Hofford agreed, adding that clients want CSR experiences that are “customized and not canned” and that include interaction with local people. As an example, she cited a recent activity at the Sheraton Wild Horse Pass Resort, located in the Gila River Indian Community south of Phoenix, where participants helped create a vegetable garden for a grammar school on the reservation.
“The kids got excited, came out, and joined in with planting and building chicken coops,” she said. “Afterward, the attendees went on a run with the kids. It was incredibly rewarding for everyone.”
A ‘Pure’ Incentive?
While it’s often presumed that business meetings are becoming a more important element of incentive programs, IRF research has found that only about half of programs are including meetings.
“This was surprising to us, so we went out and talked to more planners to find out why,” Van Dyke said. “What we found is that there is a firm stance on either side of the issue. Your incentive program is a reflection of your corporate culture.
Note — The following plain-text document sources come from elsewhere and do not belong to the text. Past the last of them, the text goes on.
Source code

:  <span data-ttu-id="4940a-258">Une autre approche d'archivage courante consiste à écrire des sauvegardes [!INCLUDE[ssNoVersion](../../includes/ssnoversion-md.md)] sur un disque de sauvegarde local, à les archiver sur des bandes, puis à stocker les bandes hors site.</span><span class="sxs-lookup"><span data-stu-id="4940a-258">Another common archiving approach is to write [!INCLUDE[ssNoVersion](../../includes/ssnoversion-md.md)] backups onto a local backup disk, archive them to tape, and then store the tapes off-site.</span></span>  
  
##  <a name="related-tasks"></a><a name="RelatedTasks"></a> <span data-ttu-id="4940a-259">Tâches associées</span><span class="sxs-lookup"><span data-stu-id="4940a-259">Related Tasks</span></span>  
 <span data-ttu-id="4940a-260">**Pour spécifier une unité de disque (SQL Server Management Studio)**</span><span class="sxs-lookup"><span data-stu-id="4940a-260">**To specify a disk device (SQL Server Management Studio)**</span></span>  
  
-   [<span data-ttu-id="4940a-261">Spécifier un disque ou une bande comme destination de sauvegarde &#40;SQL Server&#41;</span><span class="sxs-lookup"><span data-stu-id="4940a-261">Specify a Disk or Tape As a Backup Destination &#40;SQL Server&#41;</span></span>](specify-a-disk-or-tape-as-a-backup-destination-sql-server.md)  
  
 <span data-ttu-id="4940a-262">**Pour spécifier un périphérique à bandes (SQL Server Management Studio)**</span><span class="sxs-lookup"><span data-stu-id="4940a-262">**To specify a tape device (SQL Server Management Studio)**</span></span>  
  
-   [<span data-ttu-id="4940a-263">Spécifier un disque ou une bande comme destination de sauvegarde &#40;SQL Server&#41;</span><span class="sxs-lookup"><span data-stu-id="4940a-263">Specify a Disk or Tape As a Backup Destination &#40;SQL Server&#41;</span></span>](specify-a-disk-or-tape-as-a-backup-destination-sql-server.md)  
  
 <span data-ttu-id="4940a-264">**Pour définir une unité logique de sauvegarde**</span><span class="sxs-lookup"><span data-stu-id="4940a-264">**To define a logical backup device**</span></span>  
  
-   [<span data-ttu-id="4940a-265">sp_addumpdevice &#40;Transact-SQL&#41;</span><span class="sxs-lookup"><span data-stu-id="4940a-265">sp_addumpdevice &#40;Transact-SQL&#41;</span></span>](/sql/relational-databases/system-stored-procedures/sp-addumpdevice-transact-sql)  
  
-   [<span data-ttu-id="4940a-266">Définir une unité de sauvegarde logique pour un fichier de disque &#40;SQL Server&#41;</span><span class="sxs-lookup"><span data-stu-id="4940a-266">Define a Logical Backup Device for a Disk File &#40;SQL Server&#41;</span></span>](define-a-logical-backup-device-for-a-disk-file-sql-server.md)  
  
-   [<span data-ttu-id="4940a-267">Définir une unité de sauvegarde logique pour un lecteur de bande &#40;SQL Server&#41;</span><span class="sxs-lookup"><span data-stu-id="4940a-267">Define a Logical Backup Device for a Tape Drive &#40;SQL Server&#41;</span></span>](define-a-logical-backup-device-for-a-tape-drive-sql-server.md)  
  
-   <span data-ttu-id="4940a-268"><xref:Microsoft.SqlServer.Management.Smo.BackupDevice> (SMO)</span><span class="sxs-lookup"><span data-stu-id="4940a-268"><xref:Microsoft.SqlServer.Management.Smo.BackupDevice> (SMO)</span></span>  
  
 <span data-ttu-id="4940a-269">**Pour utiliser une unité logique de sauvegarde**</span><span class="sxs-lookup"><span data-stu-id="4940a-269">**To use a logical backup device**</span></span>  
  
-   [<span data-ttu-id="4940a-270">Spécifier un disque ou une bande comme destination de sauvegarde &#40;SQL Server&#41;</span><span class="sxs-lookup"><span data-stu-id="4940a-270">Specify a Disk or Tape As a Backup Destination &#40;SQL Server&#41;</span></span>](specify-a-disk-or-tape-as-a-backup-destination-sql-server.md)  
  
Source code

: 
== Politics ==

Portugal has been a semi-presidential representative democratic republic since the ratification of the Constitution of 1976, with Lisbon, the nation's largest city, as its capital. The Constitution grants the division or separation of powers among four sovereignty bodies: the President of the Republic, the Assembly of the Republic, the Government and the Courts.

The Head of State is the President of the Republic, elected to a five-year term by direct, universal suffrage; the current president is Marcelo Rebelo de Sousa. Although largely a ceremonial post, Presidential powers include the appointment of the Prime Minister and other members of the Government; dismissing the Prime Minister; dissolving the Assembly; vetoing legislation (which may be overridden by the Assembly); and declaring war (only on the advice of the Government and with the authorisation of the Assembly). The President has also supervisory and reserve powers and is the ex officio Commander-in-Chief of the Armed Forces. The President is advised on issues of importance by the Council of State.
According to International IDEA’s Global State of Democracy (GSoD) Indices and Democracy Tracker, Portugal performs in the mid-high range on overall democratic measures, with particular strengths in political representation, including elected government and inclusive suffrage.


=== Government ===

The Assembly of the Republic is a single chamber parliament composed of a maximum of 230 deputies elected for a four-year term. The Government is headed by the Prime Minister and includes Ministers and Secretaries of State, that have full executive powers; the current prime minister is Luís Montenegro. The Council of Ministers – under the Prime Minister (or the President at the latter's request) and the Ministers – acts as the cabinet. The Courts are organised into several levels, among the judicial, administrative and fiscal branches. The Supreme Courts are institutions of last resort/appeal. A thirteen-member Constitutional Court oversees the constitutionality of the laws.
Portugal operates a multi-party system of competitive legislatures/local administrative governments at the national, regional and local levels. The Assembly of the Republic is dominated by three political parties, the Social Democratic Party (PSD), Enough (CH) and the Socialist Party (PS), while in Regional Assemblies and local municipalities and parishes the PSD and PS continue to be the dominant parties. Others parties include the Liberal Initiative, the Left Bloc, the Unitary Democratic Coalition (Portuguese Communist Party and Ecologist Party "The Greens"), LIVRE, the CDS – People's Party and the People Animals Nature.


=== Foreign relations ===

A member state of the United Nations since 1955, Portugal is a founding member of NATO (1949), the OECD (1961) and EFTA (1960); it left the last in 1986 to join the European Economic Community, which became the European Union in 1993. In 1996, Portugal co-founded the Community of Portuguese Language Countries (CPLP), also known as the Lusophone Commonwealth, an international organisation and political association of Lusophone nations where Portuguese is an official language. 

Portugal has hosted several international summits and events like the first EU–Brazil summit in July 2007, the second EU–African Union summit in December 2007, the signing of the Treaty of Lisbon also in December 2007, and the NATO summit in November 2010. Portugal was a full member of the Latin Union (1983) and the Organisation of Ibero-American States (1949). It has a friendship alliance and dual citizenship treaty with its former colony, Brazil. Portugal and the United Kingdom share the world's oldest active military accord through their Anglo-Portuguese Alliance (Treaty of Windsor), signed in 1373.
There are companies that view the incentive as a pure reward where people should be allowed to just have fun.”
For other companies, however, the incentive is viewed as a means to share best practices and also to engage top leaders and performers in discussions on solving key business issues, she said.
When incentive programs involve distributors rather than corporate employees, business sessions may be included, but are often not lengthy or mandatory, according to Broudy.
“The client may want to include a business briefing or introduce a brand-new product, but very few will do an all-day meeting,” he said.